--- Stored data entries ---
_ _ _ _
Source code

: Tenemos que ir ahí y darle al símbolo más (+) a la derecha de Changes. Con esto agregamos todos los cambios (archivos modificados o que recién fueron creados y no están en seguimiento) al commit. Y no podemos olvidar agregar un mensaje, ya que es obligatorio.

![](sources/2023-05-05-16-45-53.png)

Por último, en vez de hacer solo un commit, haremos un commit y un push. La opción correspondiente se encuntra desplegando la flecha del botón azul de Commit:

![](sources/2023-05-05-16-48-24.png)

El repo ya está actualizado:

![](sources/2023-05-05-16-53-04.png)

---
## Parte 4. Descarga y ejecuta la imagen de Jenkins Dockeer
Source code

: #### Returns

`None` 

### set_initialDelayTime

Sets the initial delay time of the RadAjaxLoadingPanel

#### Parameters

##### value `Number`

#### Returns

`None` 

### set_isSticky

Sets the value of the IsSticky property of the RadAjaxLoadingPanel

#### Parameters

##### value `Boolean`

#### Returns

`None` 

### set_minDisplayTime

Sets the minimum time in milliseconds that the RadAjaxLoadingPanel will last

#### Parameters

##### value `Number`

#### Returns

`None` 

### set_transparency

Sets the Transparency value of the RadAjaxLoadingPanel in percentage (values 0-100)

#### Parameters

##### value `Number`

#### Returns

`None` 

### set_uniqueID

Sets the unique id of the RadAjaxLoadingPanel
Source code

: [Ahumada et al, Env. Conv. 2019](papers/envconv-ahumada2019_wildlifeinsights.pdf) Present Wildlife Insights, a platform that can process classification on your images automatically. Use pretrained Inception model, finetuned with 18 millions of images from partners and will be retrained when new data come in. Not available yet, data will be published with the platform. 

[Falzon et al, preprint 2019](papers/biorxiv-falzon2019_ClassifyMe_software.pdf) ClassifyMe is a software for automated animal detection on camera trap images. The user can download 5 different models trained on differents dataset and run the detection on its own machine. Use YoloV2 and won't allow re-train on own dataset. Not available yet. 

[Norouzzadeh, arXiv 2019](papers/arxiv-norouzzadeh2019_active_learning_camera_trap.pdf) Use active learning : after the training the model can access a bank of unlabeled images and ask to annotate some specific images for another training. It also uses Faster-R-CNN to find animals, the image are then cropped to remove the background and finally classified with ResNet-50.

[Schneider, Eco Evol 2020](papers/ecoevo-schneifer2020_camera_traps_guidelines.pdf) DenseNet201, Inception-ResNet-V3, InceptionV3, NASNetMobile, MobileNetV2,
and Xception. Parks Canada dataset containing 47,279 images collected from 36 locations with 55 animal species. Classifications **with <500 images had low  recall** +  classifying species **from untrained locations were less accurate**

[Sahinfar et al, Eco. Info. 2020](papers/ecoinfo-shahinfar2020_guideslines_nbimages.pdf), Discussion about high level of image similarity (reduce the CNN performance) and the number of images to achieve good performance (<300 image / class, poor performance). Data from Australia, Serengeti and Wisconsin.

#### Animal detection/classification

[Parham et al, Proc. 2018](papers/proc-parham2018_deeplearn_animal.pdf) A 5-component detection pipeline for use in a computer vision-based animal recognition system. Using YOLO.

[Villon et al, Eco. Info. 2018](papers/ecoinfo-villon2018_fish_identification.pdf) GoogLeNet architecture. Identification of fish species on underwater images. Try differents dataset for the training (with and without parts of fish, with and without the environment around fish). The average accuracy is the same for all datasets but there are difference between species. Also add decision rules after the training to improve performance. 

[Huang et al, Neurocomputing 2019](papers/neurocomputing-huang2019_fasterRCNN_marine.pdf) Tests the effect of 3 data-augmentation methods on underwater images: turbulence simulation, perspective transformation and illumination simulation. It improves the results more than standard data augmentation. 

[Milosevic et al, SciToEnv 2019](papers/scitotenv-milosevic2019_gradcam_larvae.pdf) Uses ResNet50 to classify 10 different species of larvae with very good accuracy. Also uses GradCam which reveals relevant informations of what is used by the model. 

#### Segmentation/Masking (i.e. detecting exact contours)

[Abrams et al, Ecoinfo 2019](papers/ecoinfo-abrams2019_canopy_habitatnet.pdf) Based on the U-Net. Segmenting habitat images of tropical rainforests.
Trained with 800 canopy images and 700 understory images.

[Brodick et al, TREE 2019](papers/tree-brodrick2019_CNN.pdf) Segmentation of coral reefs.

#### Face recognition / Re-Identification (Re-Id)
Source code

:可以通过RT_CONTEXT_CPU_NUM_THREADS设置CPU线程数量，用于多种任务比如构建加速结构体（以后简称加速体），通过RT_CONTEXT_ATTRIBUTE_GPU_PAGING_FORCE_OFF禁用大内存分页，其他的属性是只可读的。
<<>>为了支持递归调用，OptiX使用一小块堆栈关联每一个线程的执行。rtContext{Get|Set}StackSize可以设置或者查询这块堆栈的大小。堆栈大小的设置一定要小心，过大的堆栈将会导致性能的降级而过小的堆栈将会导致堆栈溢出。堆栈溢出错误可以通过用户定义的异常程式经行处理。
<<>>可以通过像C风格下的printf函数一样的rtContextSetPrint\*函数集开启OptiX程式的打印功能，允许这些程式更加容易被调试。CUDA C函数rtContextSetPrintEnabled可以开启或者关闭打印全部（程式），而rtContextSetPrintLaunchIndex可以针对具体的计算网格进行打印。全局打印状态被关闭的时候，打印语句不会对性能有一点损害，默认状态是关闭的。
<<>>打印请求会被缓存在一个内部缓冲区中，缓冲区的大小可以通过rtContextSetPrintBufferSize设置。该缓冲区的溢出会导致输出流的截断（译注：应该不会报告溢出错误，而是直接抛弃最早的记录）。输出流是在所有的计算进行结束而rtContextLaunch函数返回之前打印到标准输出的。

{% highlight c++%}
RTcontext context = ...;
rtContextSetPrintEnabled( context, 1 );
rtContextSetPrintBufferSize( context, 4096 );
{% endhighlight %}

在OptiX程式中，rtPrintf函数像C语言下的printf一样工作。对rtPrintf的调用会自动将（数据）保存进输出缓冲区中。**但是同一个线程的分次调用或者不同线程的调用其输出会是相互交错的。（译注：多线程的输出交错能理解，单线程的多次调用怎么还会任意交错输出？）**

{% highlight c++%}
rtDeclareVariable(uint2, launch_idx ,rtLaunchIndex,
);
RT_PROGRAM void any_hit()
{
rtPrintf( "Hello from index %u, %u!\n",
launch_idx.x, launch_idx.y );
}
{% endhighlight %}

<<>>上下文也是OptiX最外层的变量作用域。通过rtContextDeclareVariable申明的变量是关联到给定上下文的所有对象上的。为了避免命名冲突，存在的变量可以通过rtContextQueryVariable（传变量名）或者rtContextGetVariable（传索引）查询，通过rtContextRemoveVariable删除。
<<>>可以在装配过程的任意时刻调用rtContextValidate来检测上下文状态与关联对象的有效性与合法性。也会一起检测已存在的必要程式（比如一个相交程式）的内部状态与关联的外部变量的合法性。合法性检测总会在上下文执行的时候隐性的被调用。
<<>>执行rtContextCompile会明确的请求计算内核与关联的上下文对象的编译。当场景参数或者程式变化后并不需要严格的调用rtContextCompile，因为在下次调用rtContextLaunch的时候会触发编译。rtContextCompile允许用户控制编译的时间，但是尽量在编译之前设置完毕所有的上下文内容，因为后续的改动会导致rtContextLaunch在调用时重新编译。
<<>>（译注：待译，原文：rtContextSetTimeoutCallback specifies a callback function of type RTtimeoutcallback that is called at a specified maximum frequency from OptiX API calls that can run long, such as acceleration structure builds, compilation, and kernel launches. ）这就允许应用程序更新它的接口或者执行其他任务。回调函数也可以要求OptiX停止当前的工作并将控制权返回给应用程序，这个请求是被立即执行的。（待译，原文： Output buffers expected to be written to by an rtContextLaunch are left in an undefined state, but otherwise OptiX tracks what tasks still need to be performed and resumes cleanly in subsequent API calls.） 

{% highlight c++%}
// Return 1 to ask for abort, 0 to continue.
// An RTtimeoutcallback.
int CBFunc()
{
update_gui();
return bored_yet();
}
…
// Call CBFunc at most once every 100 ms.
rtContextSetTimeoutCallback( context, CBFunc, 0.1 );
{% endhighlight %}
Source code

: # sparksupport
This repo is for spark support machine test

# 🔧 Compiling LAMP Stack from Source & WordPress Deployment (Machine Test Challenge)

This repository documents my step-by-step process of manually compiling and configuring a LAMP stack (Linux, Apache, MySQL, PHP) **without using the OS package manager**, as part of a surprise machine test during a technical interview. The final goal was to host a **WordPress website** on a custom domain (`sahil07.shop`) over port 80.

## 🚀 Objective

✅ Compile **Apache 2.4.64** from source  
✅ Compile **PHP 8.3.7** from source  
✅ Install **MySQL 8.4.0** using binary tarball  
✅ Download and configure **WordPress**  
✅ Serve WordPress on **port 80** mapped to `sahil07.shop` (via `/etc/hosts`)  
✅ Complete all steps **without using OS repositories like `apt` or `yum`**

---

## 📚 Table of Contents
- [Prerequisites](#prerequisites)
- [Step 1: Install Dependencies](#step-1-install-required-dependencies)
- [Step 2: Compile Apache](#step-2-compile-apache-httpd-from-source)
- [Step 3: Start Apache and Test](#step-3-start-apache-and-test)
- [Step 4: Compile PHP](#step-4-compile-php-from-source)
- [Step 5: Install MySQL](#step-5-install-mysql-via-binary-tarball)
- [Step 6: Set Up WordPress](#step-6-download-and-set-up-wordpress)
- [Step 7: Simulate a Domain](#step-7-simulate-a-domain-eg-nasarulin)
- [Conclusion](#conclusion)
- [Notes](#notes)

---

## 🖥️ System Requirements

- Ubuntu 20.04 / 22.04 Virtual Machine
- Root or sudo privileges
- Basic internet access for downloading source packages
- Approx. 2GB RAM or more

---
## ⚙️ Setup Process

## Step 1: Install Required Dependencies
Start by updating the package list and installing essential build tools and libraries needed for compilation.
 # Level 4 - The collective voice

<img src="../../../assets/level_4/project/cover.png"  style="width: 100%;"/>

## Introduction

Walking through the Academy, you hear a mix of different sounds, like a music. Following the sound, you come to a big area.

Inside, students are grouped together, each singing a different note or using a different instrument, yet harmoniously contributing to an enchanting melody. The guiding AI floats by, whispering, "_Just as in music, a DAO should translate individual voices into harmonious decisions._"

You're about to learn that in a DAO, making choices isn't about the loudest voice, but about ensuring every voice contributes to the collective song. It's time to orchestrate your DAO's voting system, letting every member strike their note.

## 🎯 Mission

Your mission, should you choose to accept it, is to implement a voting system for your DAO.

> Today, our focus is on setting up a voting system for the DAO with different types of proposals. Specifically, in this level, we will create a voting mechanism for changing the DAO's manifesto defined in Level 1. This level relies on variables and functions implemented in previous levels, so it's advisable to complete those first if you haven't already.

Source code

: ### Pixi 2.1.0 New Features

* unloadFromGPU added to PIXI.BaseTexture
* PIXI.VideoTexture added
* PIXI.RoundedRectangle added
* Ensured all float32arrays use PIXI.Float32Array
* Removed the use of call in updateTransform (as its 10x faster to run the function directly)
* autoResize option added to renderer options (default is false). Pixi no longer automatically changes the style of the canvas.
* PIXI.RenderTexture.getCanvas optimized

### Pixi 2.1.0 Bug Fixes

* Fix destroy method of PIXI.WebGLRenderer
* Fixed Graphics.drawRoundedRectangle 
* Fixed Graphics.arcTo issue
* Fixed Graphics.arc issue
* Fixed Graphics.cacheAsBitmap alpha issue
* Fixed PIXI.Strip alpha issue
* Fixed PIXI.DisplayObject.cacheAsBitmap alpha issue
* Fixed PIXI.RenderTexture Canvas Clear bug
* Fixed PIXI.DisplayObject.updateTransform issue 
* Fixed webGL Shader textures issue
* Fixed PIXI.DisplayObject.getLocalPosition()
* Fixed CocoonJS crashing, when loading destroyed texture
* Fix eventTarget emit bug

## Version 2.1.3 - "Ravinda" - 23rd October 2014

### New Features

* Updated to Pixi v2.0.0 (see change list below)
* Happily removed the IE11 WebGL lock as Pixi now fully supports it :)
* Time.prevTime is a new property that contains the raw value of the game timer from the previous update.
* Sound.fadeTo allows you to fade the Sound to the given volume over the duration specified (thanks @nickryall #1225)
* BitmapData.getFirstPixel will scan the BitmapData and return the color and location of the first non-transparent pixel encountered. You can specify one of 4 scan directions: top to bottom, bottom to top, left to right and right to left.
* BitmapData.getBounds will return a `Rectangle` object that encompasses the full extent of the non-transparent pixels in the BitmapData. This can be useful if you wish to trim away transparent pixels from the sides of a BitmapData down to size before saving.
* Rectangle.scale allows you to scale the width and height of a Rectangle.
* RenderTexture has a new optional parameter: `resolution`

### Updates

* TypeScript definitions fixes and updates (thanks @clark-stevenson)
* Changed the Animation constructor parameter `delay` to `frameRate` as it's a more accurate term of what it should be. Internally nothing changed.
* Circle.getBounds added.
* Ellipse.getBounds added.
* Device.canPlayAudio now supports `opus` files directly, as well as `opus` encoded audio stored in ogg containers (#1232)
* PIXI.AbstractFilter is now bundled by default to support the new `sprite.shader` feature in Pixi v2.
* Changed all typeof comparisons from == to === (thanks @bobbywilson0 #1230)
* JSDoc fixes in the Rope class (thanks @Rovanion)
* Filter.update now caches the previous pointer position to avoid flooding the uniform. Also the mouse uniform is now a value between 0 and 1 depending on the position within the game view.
_ _ _ _
--- TASK TO CARRY OUT ---
Please retype the material from the line with "## Introduction" up to and including the line with "Inside, students are".

--- SOLUTION TO THE PROBLEM ---
## Introduction

Walking through the Academy, you hear a mix of different sounds, like a music. Following the sound, you come to a big area.

Inside, students are grouped together, each singing a different note or using a different instrument, yet harmoniously contributing to an enchanting melody. The guiding AI floats by, whispering, "_Just as in music, a DAO should translate individual voices into harmonious decisions._"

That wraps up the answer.